To solve for \( x \) in the proportion \( \frac{4}{11}=\frac{-3}{x+5} \), you can cross-multiply. This gives you the equation \( 4(x + 5) = -3 \cdot 11 \). Simplifying this step-by-step: 1. \( 4(x + 5) = -33 \) 2. \( 4x + 20 = -33 \) 3. Subtract 20 from both sides: \( 4x = -53 \) 4. Finally, divide by 4: \( x = -\frac{53}{4} \) or \( x = -13.25 \). So, the correct answer is \( x = -13 \frac{1}{4} \). Now, let's consider some interesting points! Did you know that proportions are fundamental to many fields?

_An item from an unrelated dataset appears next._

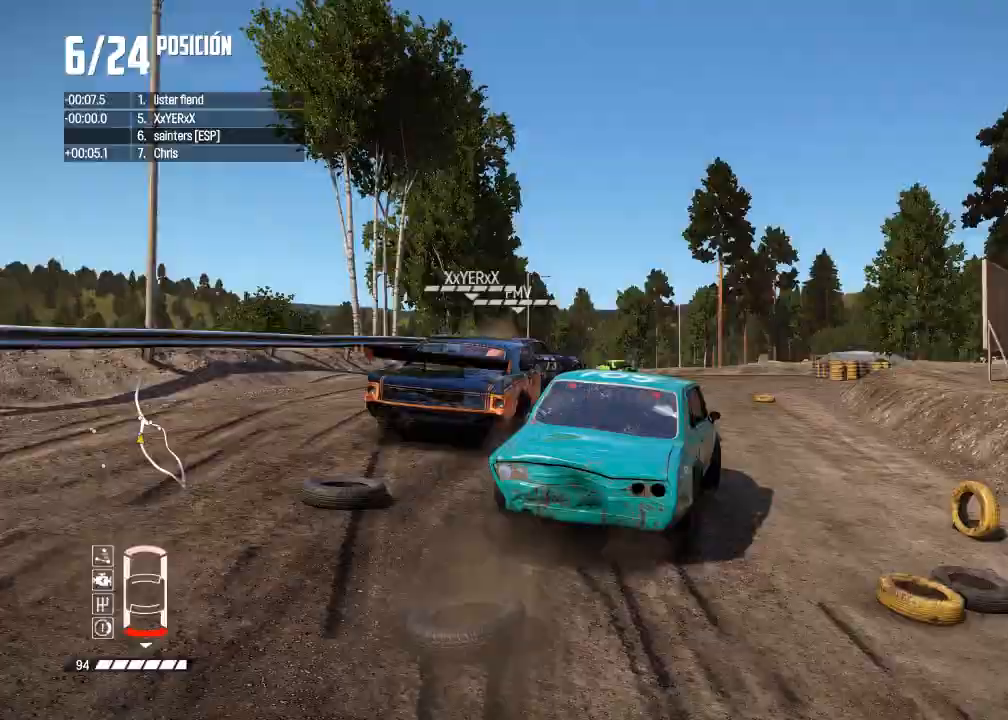
{"buttons": ["R2"], "left_stick": "down-left", "right_stick": "center", "events": [[34, "left_stick", "left"], [201, "left_stick", "center"], [284, "left_stick", "down-left"]]}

They help in constructing models in science, ensuring food recipes come out just right, and even in financial forecasting. Understanding proportions can make you a master planner, whether you're cooking or budgeting! When working with proportions, one common mistake is to forget to properly distribute terms when cross-multiplying. It often leads to incorrect equations that are difficult to rectify. Always double-check your calculations to keep those pesky errors at bay!